Our prediction was right. It is normal and flying. 

The electric type's only weakness is ground. Let's see which pokemon has this typing...

In [None]:
# the ground-electric pokemon
analysis_set[(analysis_set["Type 1"] == "Ground") & (analysis_set["Type 2"] == "Electric")]

Stunfisk. Cool. Even though it has a pretty cool typing, this typing means that it has weaknesses to water, ice and grass while it's immune to ground. Still, mediocre stats at best.

This is the end of this kernel. This is a not an exhaustive analysis. But, this is a starting point. The main aim of this analysis was nothing other than practice Pandas. I'm pretty new to Pandas.

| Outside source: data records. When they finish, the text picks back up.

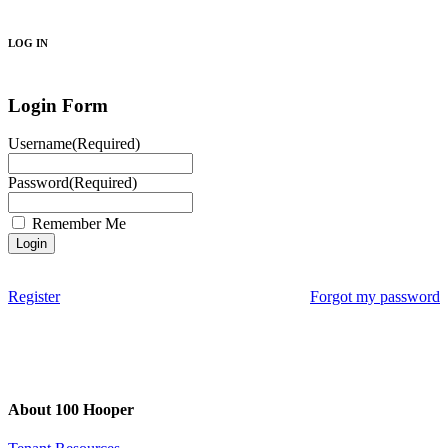
Search
LOG IN
Login Form
Username
(Required)
Password
(Required)
Remember Me
Register
Forgot my password
About 100 Hooper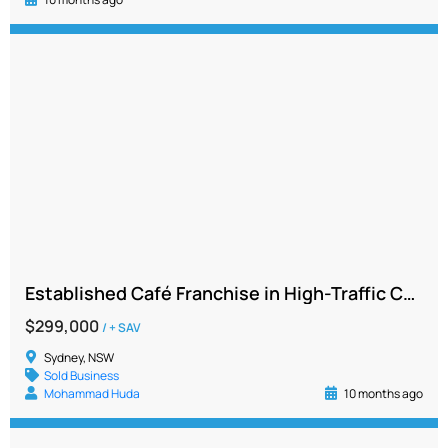
Established Café Franchise in High-Traffic Commercial Hub with Strong Sales and Growth Potential
$299,000
/ + SAV
Sydney, NSW
Sold Business
Mohammad Huda
10 months ago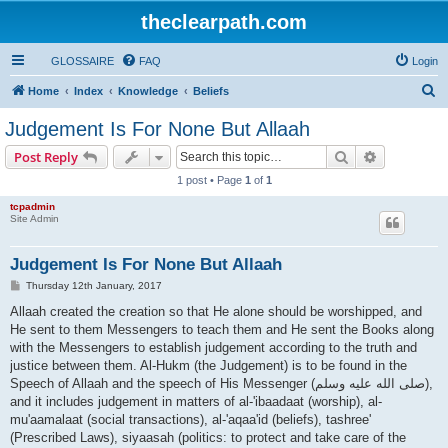
theclearpath.com
GLOSSAIRE
FAQ
Login
S
Home
Index
Knowledge
Beliefs
e
Judgement Is For None But Allaah
a
Search
Advanced s
Post Reply
r
1 post • Page
1
of
1
c
tcpadmin
h
Site Admin
Judgement Is For None But Allaah
P
Thursday 12th January, 2017
o
s
Allaah created the creation so that He alone should be worshipped, and
t
He sent to them Messengers to teach them and He sent the Books along
with the Messengers to establish judgement according to the truth and
justice between them. Al-Hukm (the Judgement) is to be found in the
Speech of Allaah and the speech of His Messenger (صلى الله علیه وسلم),
and it includes judgement in matters of al-'ibaadaat (worship), al-
mu'aamalaat (social transactions), al-'aqaa'id (beliefs), tashree'
(Prescribed Laws), siyaasah (politics: to protect and take care of the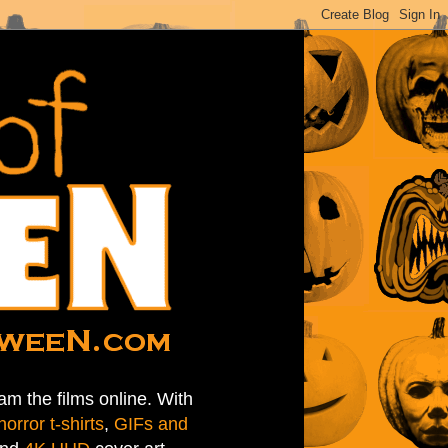
am the films online. With
horror t-shirts
,
GIFs and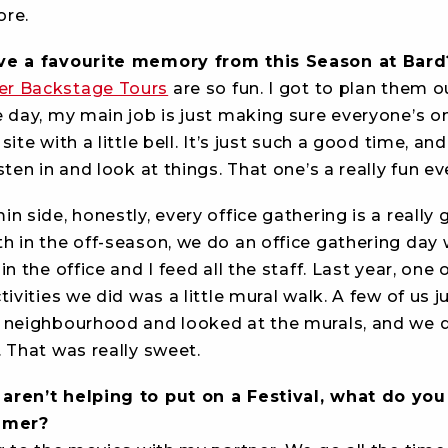
re.
ve a favourite memory from this Season at Bard
r Backstage Tours
are so fun. I got to plan them o
 day, my main job is just making sure everyone’s on
ite with a little bell. It’s just such a good time, and
sten in and look at things. That one’s a really fun ev
n side, honestly, every office gathering is a really
h in the off-season, we do an office gathering day
in the office and I feed all the staff. Last year, one 
tivities we did was a little mural walk. A few of us 
 neighbourhood and looked at the murals, and we d
 That was really sweet.
ren’t helping to put on a Festival, what do you 
ummer?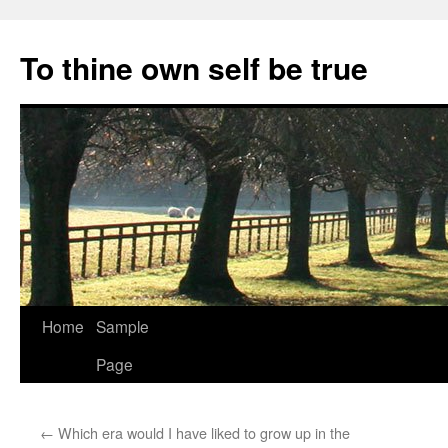
Skip
to
To thine own self be true
content
Home
Sample
Page
←
Which era would I have liked to grow up in the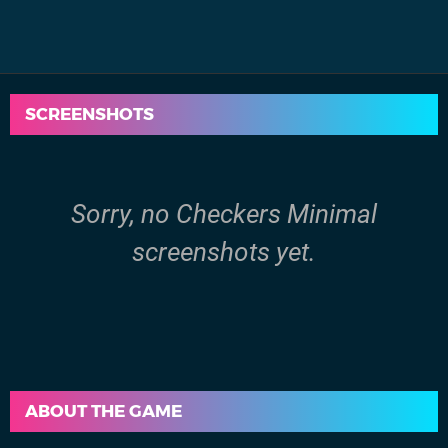
SCREENSHOTS
Sorry, no Checkers Minimal
screenshots yet.
ABOUT THE GAME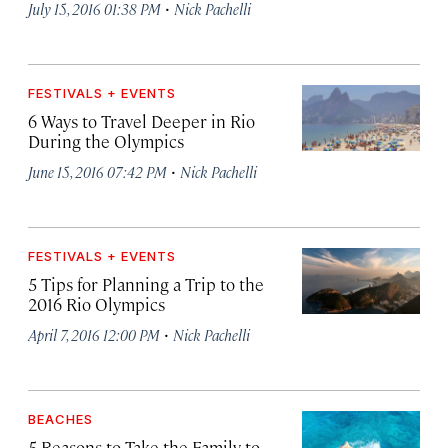
·
July 15, 2016 01:38 PM
Nick Pachelli
FESTIVALS + EVENTS
6 Ways to Travel Deeper in Rio
During the Olympics
·
June 15, 2016 07:42 PM
Nick Pachelli
FESTIVALS + EVENTS
5 Tips for Planning a Trip to the
2016 Rio Olympics
·
April 7, 2016 12:00 PM
Nick Pachelli
BEACHES
5 Reasons to Take the Family to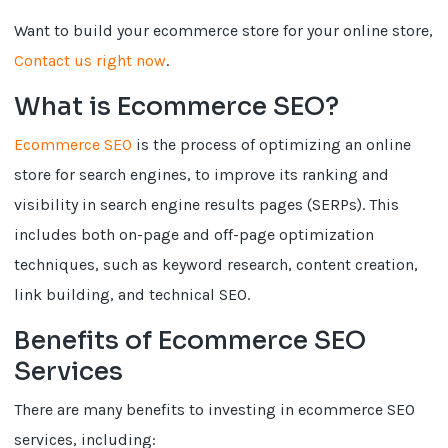
Want to build your ecommerce store for your online store,
Contact us right now
.
What is Ecommerce SEO?
Ecommerce SEO
is the process of optimizing an online
store for search engines, to improve its ranking and
visibility in search engine results pages (SERPs). This
includes both on-page and off-page optimization
techniques, such as keyword research, content creation,
link building, and technical SEO.
Benefits of Ecommerce SEO
Services
There are many benefits to investing in ecommerce SEO
services, including: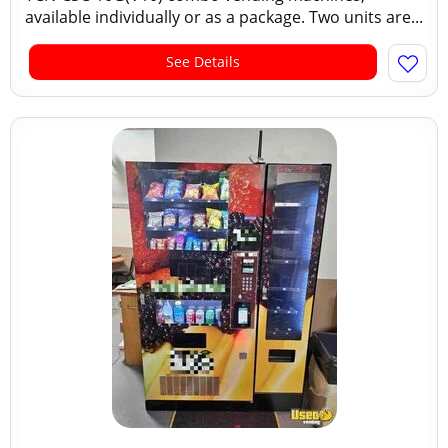
available individually or as a package. Two units are...
See Details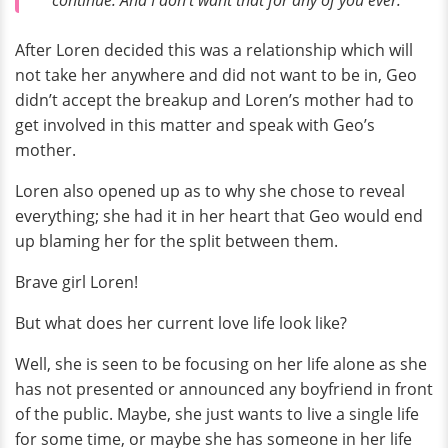
After Loren decided this was a relationship which will
not take her anywhere and did not want to be in, Geo
didn’t accept the breakup and Loren’s mother had to
get involved in this matter and speak with Geo’s
mother.
Loren also opened up as to why she chose to reveal
everything; she had it in her heart that Geo would end
up blaming her for the split between them.
Brave girl Loren!
But what does her current love life look like?
Well, she is seen to be focusing on her life alone as she
has not presented or announced any boyfriend in front
of the public. Maybe, she just wants to live a single life
for some time, or maybe she has someone in her life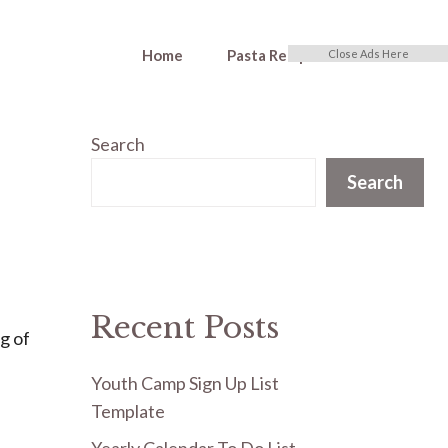
Home
Pasta Recipes
Close Ads Here
Search
Search
Recent Posts
ng of
Youth Camp Sign Up List
Template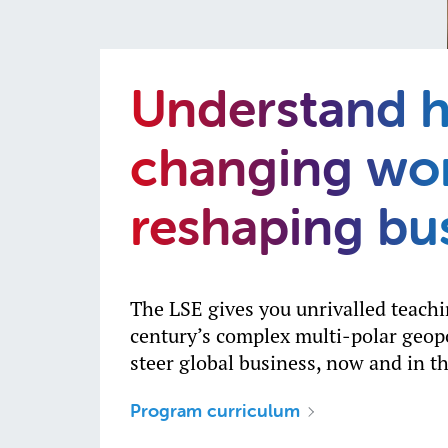
Understand 
changing wor
reshaping bu
The LSE gives you unrivalled teach
century’s complex multi-polar geopo
steer global business, now and in th
Program curriculum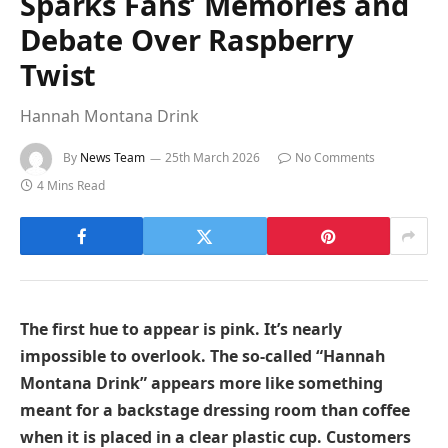
Sparks Fans’ Memories and
Debate Over Raspberry
Twist
Hannah Montana Drink
By
News Team
25th March 2026
No Comments
4 Mins Read
The first hue to appear is pink. It’s nearly
impossible to overlook. The so-called “Hannah
Montana Drink” appears more like something
meant for a backstage dressing room than coffee
when it is placed in a clear plastic cup. Customers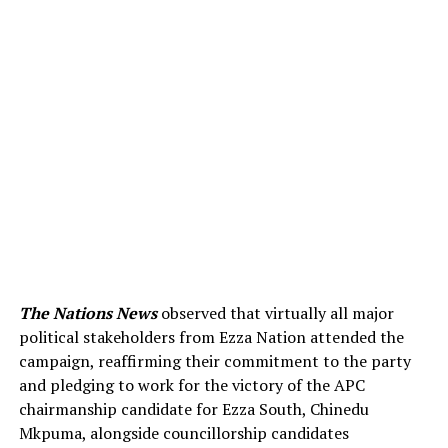
The Nations News
observed that virtually all major
political stakeholders from Ezza Nation attended the
campaign, reaffirming their commitment to the party
and pledging to work for the victory of the APC
chairmanship candidate for Ezza South, Chinedu
Mkpuma, alongside councillorship candidates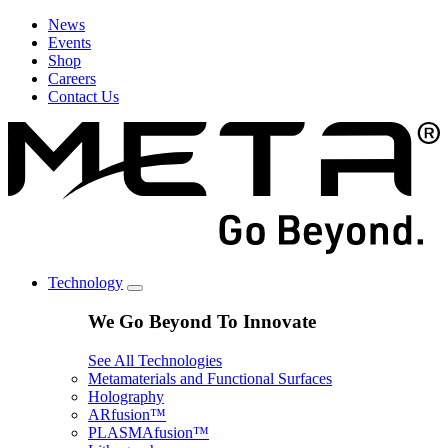
News
Events
Shop
Careers
Contact Us
Technology
We Go Beyond To Innovate
See All Technologies
Metamaterials and Functional Surfaces
Holography
ARfusion™
PLASMAfusion™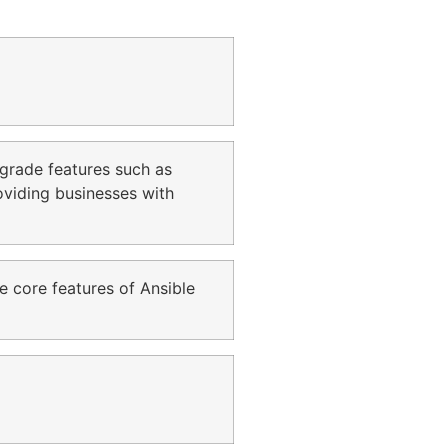
e-grade features such as
roviding businesses with
e core features of Ansible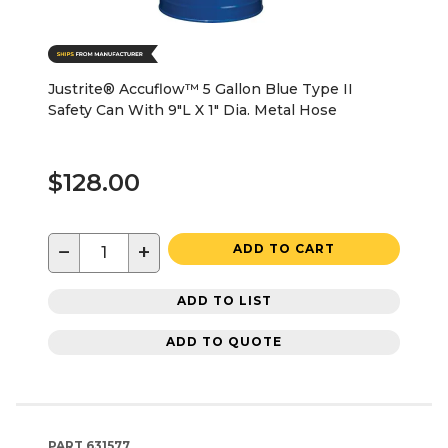
Justrite® Accuflow™ 5 Gallon Blue Type II
Safety Can With 9"L X 1" Dia. Metal Hose
$128.00
−
+
ADD TO CART
ADD TO LIST
ADD TO QUOTE
PART
631577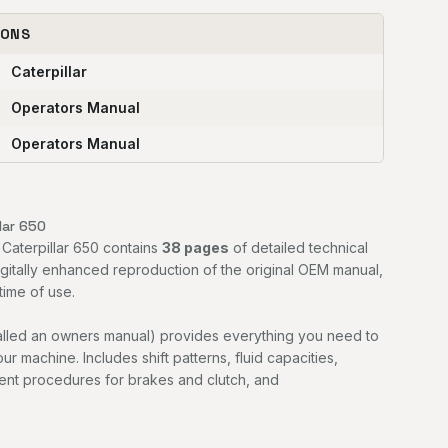
IONS
Caterpillar
Operators Manual
Operators Manual
lar 650
 Caterpillar 650 contains
38 pages
of detailed technical
digitally enhanced reproduction of the original OEM manual,
time of use.
alled an owners manual) provides everything you need to
r machine. Includes shift patterns, fluid capacities,
ment procedures for brakes and clutch, and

However, this is also a starting point on how to think about team building. If you're new to Pokemon (which is pretty surprising), then this might give you some direction on how to build teams. I'll update this kernel so that it includes more strategies on team building. I'll keep updating it. If this helped you, or you enjoyed reading it, awesome! I'm glad you liked it. Thanks!